### Task directions:
Reproduce, without any alteration, the lines beginning with the line that contains "2D model itself)" and continuing through the final line of the source records.

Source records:
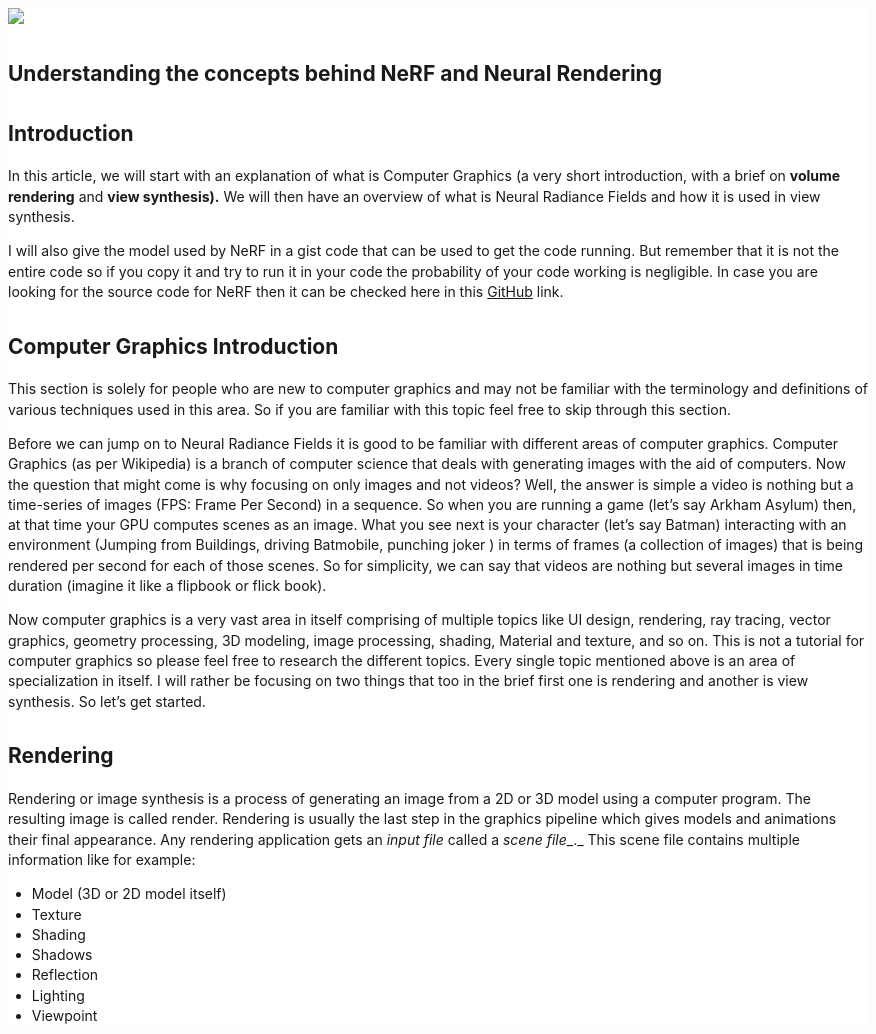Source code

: ![](https://miro.medium.com/max/700/1*WtKQ4pgG1RZQYshSqTvw0w.png)

## Understanding the concepts behind NeRF and Neural Rendering

## Introduction

In this article, we will start with an explanation of what is Computer Graphics (a very short introduction, with a brief on **volume rendering** and **view synthesis).** We will then have an overview of what is Neural Radiance Fields and how it is used in view synthesis.

I will also give the model used by NeRF in a gist code that can be used to get the code running. But remember that it is not the entire code so if you copy it and try to run it in your code the probability of your code working is negligible. In case you are looking for the source code for NeRF then it can be checked here in this [GitHub](https://github.com/bmild/nerf) link.

## Computer Graphics Introduction

This section is solely for people who are new to computer graphics and may not be familiar with the terminology and definitions of various techniques used in this area. So if you are familiar with this topic feel free to skip through this section.

Before we can jump on to Neural Radiance Fields it is good to be familiar with different areas of computer graphics. Computer Graphics (as per Wikipedia) is a branch of computer science that deals with generating images with the aid of computers. Now the question that might come is why focusing on only images and not videos? Well, the answer is simple a video is nothing but a time-series of images (FPS: Frame Per Second) in a sequence. So when you are running a game (let’s say Arkham Asylum) then, at that time your GPU computes scenes as an image. What you see next is your character (let’s say Batman) interacting with an environment (Jumping from Buildings, driving Batmobile, punching joker ) in terms of frames (a collection of images) that is being rendered per second for each of those scenes. So for simplicity, we can say that videos are nothing but several images in time duration (imagine it like a flipbook or flick book).

Now computer graphics is a very vast area in itself comprising of multiple topics like UI design, rendering, ray tracing, vector graphics, geometry processing, 3D modeling, image processing, shading, Material and texture, and so on. This is not a tutorial for computer graphics so please feel free to research the different topics. Every single topic mentioned above is an area of specialization in itself. I will rather be focusing on two things that too in the brief first one is rendering and another is view synthesis. So let’s get started.

## Rendering

Rendering or image synthesis is a process of generating an image from a 2D or 3D model using a computer program. The resulting image is called render. Rendering is usually the last step in the graphics pipeline which gives models and animations their final appearance. Any rendering application gets an _input file_ called a _scene file__._ This scene file contains multiple information like for example:

-   Model (3D or 2D model itself)
-   Texture
-   Shading
-   Shadows
-   Reflection
-   Lighting
-   Viewpoint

### Solution to this exercise:
-   Model (3D or 2D model itself)
-   Texture
-   Shading
-   Shadows
-   Reflection
-   Lighting
-   Viewpoint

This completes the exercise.